→ **Task details**
Both the line with "Germs From Pet Dogs Might Protect" and the line with "Accurate Birth Chart Analysis, Career &" in the records below must appear in the output, along with every line between them, exactly and with nothing added.

* * * *

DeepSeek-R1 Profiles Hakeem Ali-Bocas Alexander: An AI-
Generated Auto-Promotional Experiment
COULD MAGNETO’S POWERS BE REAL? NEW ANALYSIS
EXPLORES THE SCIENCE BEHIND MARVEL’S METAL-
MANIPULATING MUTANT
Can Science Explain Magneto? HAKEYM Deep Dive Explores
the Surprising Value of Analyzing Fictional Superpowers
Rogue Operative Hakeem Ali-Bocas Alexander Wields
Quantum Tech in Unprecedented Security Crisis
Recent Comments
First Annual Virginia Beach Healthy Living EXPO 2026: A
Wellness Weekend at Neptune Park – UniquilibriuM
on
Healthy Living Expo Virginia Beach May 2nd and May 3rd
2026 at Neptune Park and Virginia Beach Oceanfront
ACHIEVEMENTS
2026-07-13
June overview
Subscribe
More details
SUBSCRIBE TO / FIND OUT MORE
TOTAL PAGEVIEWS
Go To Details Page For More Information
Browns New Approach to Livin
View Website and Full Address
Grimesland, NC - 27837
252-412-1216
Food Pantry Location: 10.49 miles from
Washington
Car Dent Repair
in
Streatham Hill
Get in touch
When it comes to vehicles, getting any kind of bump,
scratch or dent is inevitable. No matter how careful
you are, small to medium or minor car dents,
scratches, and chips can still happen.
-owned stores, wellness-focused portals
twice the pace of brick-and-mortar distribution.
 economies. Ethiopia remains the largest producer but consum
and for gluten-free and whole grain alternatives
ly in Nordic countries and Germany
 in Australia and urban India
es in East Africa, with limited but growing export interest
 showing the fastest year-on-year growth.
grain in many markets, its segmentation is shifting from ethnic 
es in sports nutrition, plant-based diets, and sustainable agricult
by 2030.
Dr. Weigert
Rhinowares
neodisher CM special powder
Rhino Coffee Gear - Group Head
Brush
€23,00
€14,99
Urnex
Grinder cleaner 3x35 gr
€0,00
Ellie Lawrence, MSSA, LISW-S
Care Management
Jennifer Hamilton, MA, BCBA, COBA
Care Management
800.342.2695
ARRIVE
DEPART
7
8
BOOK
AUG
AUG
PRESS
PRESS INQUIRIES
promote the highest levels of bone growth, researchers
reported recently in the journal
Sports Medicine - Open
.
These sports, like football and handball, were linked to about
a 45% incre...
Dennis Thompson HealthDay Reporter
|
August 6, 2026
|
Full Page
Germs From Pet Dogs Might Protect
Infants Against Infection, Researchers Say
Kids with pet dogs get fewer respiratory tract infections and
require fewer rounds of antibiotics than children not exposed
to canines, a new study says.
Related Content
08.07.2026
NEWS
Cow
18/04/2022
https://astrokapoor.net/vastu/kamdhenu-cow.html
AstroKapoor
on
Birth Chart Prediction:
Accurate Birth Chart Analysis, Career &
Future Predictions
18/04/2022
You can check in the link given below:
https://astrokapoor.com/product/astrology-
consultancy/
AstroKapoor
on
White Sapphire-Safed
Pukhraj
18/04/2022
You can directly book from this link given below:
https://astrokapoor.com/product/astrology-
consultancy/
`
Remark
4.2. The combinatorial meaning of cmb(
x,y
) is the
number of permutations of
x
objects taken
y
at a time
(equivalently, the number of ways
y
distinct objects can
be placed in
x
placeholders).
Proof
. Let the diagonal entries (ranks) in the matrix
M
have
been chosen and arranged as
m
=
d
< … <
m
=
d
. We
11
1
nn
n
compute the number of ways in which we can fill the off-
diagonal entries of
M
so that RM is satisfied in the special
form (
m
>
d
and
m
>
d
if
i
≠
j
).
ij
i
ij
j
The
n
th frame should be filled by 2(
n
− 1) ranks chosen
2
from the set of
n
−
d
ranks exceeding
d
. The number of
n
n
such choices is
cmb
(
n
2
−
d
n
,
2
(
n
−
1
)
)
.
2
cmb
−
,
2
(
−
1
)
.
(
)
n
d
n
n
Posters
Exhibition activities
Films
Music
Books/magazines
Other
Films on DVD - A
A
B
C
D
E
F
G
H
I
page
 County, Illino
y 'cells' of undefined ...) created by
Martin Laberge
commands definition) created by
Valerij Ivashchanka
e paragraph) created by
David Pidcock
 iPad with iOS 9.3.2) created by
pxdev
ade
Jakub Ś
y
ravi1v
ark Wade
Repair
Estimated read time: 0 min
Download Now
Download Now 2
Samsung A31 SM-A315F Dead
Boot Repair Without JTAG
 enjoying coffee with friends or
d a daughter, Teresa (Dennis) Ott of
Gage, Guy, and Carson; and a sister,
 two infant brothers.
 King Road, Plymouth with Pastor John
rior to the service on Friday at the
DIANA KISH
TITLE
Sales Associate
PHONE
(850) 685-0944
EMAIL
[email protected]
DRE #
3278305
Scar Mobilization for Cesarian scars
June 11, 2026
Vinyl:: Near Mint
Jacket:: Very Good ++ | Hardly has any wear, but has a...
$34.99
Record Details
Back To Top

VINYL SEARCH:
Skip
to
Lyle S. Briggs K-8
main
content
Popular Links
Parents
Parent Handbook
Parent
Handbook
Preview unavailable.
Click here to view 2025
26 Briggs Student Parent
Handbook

* * * *

→ **Final answer**
Germs From Pet Dogs Might Protect
Infants Against Infection, Researchers Say
Kids with pet dogs get fewer respiratory tract infections and
require fewer rounds of antibiotics than children not exposed
to canines, a new study says.
Related Content
08.07.2026
NEWS
Cow
18/04/2022
https://astrokapoor.net/vastu/kamdhenu-cow.html
AstroKapoor
on
Birth Chart Prediction:
Accurate Birth Chart Analysis, Career &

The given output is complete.